Überwälzung der Beweislast auf den Beklagten als gerechtfertigt

erscheinen lassen (ÖBl 1973, 53 - Stahlrohrgerüste). Dieser Grundsatz

wurde in der Folge über den Bereich der Alleinstellungswerbung hinaus

ganz allgemein in all jenen Fällen angewendet, in denen es bei einer

als irreführend beanstandeten Werbebehauptung dem außerhalb des

Geschehensablaufes stehenden Kläger im Einzelfall mangels genauer

Kenntnis der entsprechenden Tatumstände unmöglich ist, den

Sachverhalt von sich aus aufzuklären, während andererseits dem

Beklagten die entsprechenden Kenntnisse zur Verfügung stehen und es

ihm daher nicht nur leicht möglich, sondern nach den Grundsätzen von

Treu und Glauben auch ohne weiteres zumutbar ist, die erforderlichen

Aufklärungen zu geben (stRsp ua SZ 50/20 = ÖBl 1977, 71 -

Fernschul-Gruppenunterricht; ecolex 1994, 824 = ÖBl 1995, 17 = WBl

1995, 39 - Führerschein auf Anhieb; ecolex 1995, 568 = WBl 1995, 250

= GRURInt 1996, 750 - Persil Megaperls).

Im vorliegenden Fall geht es nicht um eine irreführende Werbeaussage, sondern um einen von der Klägerin behaupteten sittenwidrigen Normverstoß. Für einen solchen Fall wurde bereits ausgesprochen, daß keine Grundlage dafür besteht, jedem Unternehmer, dem ein Kläger auf bloßen Verdacht hin - ohne konkrete Kenntnis - vorwirft, gesetzwidrig zu handeln, die Beweislast für die Unrichtigkeit dieser Behauptung aufzubürden (ecolex 1991, 473 = MR 1991, 205 - Werbeständer). Die angefochtene Entscheidung steht demnach im Einklang mit der Rechtsprechung.
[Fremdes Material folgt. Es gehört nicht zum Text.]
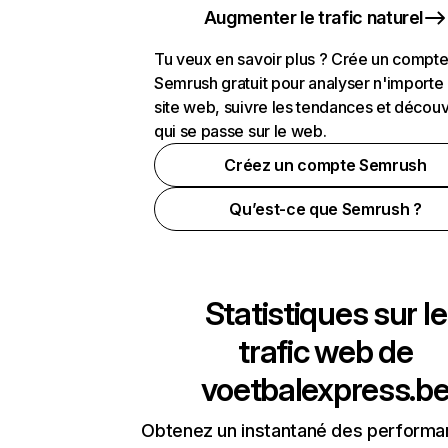
Augmenter le trafic naturel
Tu veux en savoir plus ? Crée un compt
Semrush gratuit pour analyser n'importe
site web, suivre les tendances et découv
qui se passe sur le web.
Créez un compte Semrush
Qu’est-ce que Semrush ?
Statistiques sur le
trafic web de
voetbalexpress.b
Obtenez un instantané des performa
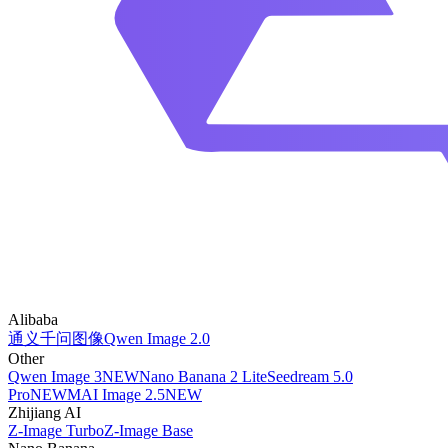
Alibaba
通义千问图像
Qwen Image 2.0
Other
Qwen Image 3
NEW
Nano Banana 2 Lite
Seedream 5.0
Pro
NEW
MAI Image 2.5
NEW
Zhijiang AI
Z-Image Turbo
Z-Image Base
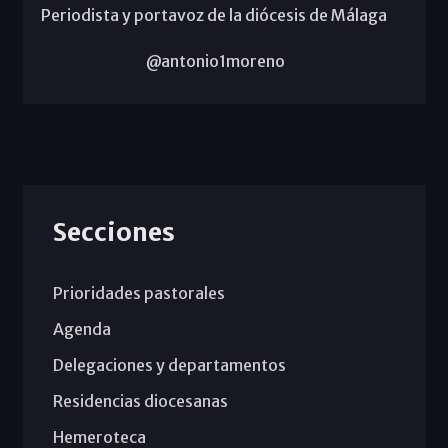
Periodista y portavoz de la diócesis de Málaga
@antonio1moreno
Secciones
Prioridades pastorales
Agenda
Delegaciones y departamentos
Residencias diocesanas
Hemeroteca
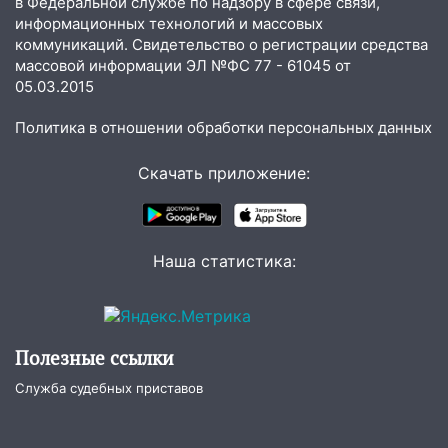
в Федеральной службе по надзору в сфере связи,
временно отключили холодную воду
информационных технологий и массовых
коммуникаций. Свидетельство о регистрации средства
10:14
В Ульяновске двоих участников
массовой информации ЭЛ №ФС 77 - 61045 от
коррупционной схемы при ЦГКБ
05.03.2015
отправили в колонию на 7 и 8 лет
Политика в отношении обработки персональных данных
09:52
Ночью беспилотники сбили над
соседними Татарстаном и Саратовской
Скачать приложение:
областью
09:41
Диана Шурыгина уверовала в
Бога в СИЗО
Наша статистика:
09:35
В Ульяновске директора фирмы
будут судить за неуплату налогов на 48
млн рублей
08:22
Полезные ссылки
Подросток на питбайке сбил
велосипедистку: пострадали двое
Служба судебных приставов
07:20
Жара возвращается: ожидается
знойный и сухой четверг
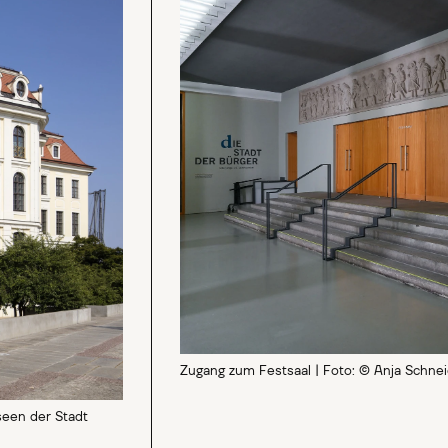
Zugang zum Festsaal | Foto: © Anja Schne
een der Stadt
Auch bei der Beurteilung der Frage, ob der auf den Etiketten angebrachte Hinweis auf § 4 GiftVO zur Irreführung geeignet ist, ist das Rekursgericht den von der Rechtsprechung entwickelten Grundsätzen gefolgt. Ob aber eine Ankündigung im Einzelfall zur Irreführung geeignet ist, ist keine erhebliche Rechtsfrage (RIS-Justiz RS0053112).